Forward-Looking Statements

This Current Report contains forward-looking statements within the meaning of the Private Securities Litigation Reform Act of 1995 and other federal securities laws, including statements regarding the clinical development of relutrigine and vormatrigine and the anticipated timing of regulatory submissions and interactions for ulixacaltamide and relutrigine. The forward-looking statements included in this Current Report are subject to a number of risks, uncertainties and assumptions, including, without limitation, uncertainties inherent in clinical trials, the expected timing of submission for regulatory approval or review by governmental authorities and other risks as described in the Company’s Annual Report on Form 10-K for the year ended December 31, 2024, its Quarterly Report on Form 10-Q for the quarter ended June 30, 2025 and its other filings with the Securities and Exchange Commission. These statements are based only on facts currently known by the Company and speak only as of the date of this Current Report. As a result, you are cautioned not to rely on these forward-looking statements and the Company undertakes no obligation to publicly update or revise any forward-looking statement, whether as a result of new information, future developments or otherwise.

SIGNATURE

Pursuant to the requirements of the Securities Exchange Act of 1934, the registrant has duly caused this report to be signed on its behalf by the undersigned hereunto duly authorized.

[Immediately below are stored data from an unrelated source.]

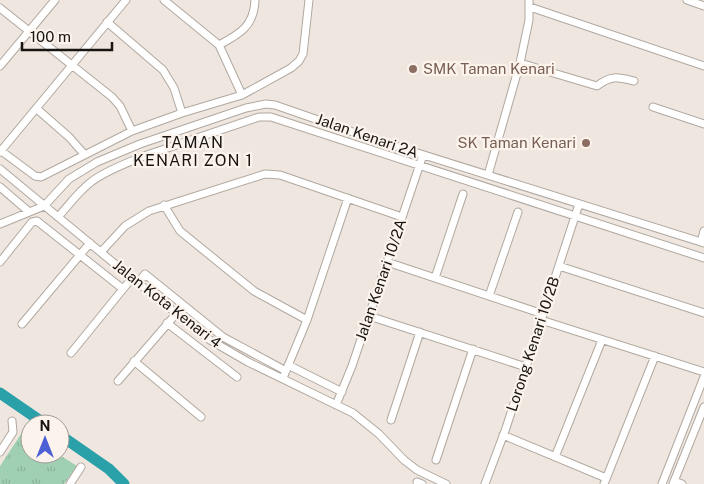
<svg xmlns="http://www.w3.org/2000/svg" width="704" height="484" font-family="'Public Sans',sans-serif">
  <defs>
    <pattern id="park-tufts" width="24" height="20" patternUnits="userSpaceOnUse" patternTransform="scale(1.25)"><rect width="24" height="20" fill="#a0d0b4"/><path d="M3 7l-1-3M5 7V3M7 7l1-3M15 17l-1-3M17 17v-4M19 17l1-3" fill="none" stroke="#89b29a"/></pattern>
  </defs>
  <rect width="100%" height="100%" fill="#efe7df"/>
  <path fill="url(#park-tufts)" d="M23,431l7,4v19h28l19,12 -13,18h-64v-18z"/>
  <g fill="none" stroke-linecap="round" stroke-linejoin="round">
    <path stroke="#2aa0a9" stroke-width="11" d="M0,393l45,31
      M60,435l49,34 15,15"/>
    <defs>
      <path id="street" d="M164,0l55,45 23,50
        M687,0l17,6
        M530,7l174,59
        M0,8l112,89 8,9 12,25
        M107,22l56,48 11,18 8,25
        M219,45c21,-11 35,-19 36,-45
        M520,63l77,23c14,-11 20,-9 37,-5
        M0,66l55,-66
        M653,107l51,17
        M37,109l32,28 15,17
        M0,150l31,23 4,3 6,1 91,-46 50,-18 60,-18 49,-27 8,-7 4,-7 6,-54
        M0,152l126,-152
        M0,169l138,114 72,57 38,22 105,51 26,21 25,26 13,10 29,14
        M488,175l32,-112 9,-43v-20
        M0,187l28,24
        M164,205l16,26 74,60 53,29
        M58,217c11,-12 20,-25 33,-35 14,-11 34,-18 50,-25l118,-40h12l433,141
        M0,224l44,-18 25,-27 28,-17 43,-18 106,-36 20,-4 9,1 98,34 331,104
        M701,242l3,-11
        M101,252l24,-26 24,-15 116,-37 15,1 122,42
        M0,262l32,-40 5,-1 86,68
        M387,262l156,52
        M559,266l145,47
        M435,278l28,-84
        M138,283l7,-9 78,63 63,34
        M489,296l29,-84
        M369,316l157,51
        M541,320l163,52
        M167,323l70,54
        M22,324l68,-81
        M71,353l61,-75
        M134,361l67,56
        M288,365l54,27
        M283,378l24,-58 41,-122
        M118,381l58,-67
        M336,405l16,-39 71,-211
        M391,420l29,-88
        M503,435l103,43
        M0,452l13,-20 -1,-11
        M555,457l47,-117
        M436,460l37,-111
        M674,481l8,3
        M417,482l5,2
        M70,484l11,-17
        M485,484l21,-56 73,-224
        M604,484l51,-128
        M662,484l42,-107
        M673,484l31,-77"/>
    </defs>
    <use href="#street" stroke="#b0a8a0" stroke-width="9"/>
    <use href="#street" stroke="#fff" stroke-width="7"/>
  </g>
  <g fill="#8d6e63" stroke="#fcf4ec" stroke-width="2">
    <circle cx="413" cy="69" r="5"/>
    <circle cx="586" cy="143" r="5"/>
  </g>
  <g text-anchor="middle" stroke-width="4.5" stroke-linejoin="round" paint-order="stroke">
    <g font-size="15" fill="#785e54" stroke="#fcf4ec" text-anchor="start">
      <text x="423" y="74">SMK Taman Kenari</text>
      <text x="576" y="148" text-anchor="end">SK Taman Kenari</text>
    </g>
    <g font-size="15" fill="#171411" stroke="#fcf4ec">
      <text transform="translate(367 136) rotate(19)" y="5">Jalan Kenari 2A</text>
      <text transform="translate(381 280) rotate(-71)" y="5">Jalan Kenari 10/2A</text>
      <text transform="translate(167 304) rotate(38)" y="5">Jalan Kota Kenari 4</text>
      <text transform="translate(533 344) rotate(-72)" y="5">Lorong Kenari 10/2B</text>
    </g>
    <g font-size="16" letter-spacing="1" fill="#171411" stroke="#fcf4ec">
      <text x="193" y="148">TAMAN<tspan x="193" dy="18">KENARI ZON 1</tspan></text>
    </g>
  </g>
  <g transform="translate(45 439)"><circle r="24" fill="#fcf4ec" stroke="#a09a94"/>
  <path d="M0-4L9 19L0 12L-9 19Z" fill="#4d5fd4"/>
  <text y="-8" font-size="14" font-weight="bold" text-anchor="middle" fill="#171411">N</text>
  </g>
  <path d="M22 42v8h90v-8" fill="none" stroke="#171411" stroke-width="2.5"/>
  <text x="30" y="42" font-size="15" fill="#171411" stroke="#fcf4ec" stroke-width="4" paint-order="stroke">100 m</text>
</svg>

			PRAXIS PRECISION MEDICINES, INC.
Date: December 8, 2025			By:						/s/ Marcio Souza
									Marcio Souza
									Chief Executive Officer

FAQ

What did Praxis Precision Medicines (PRAX) announce about ulixacaltamide?

Praxis reported a successful pre-New Drug Application meeting with the U.S. Food and Drug Administration for ulixacaltamide, gaining alignment on the content of the NDA and stating it expects to complete its NDA submission in early 2026.

What were the key results from the EMBOLD study of relutrigine disclosed by PRAX?

In the EMBOLD registrational cohort for relutrigine in SCN2A and SCN8A developmental and epileptic encephalopathies, patients (n=51) achieved a 53% placebo-adjusted reduction in seizures over 16 weeks and a 66% increase in motor seizure-free days, with statistically significant improvements in clinician and caregiver global impression scores.

How well was relutrigine tolerated in Praxis Precision Medicines' EMBOLD study?

Praxis stated that relutrigine was well-tolerated in the EMBOLD study, reporting no drug-related serious adverse events and predominantly mild and moderate treatment-related adverse events.

What did the RADIANT study show about vormatrigine in focal onset seizures?

In focal onset seizures (n=62), vormatrigine produced a 54% median reduction in seizures over 8 weeks, with 58% of patients achieving at least a 50% reduction in week 1, increasing to 61% by week 8, and FOS patients reaching 100% median weekly seizure reduction by week 8 and maintaining this effect through 16 weeks.

Did Praxis report seizure freedom outcomes for vormatrigine in the RADIANT study?

Yes. Praxis noted that over 11% of patients in the focal onset seizure cohort experienced seizure freedom for the entire 8-week period and roughly one third experienced seizure freedom for a consecutive 28-day period while on vormatrigine.

What are the next clinical steps for vormatrigine in PRAX's POWER program?

Praxis has completed recruiting for the POWER1 pivotal study in focal onset seizures. It reported that POWER2 is on track to complete in the second half of 2026 and that the monotherapy study POWER3 is on track to begin in the first half of 2026.

When does Praxis Precision Medicines expect to file NDAs for ulixacaltamide and relutrigine?

Praxis expects to complete the ulixacaltamide NDA submission in early 2026. For relutrigine, the company plans to meet with the U.S. Food and Drug Administration and will determine the timing for filing the NDA after that meeting.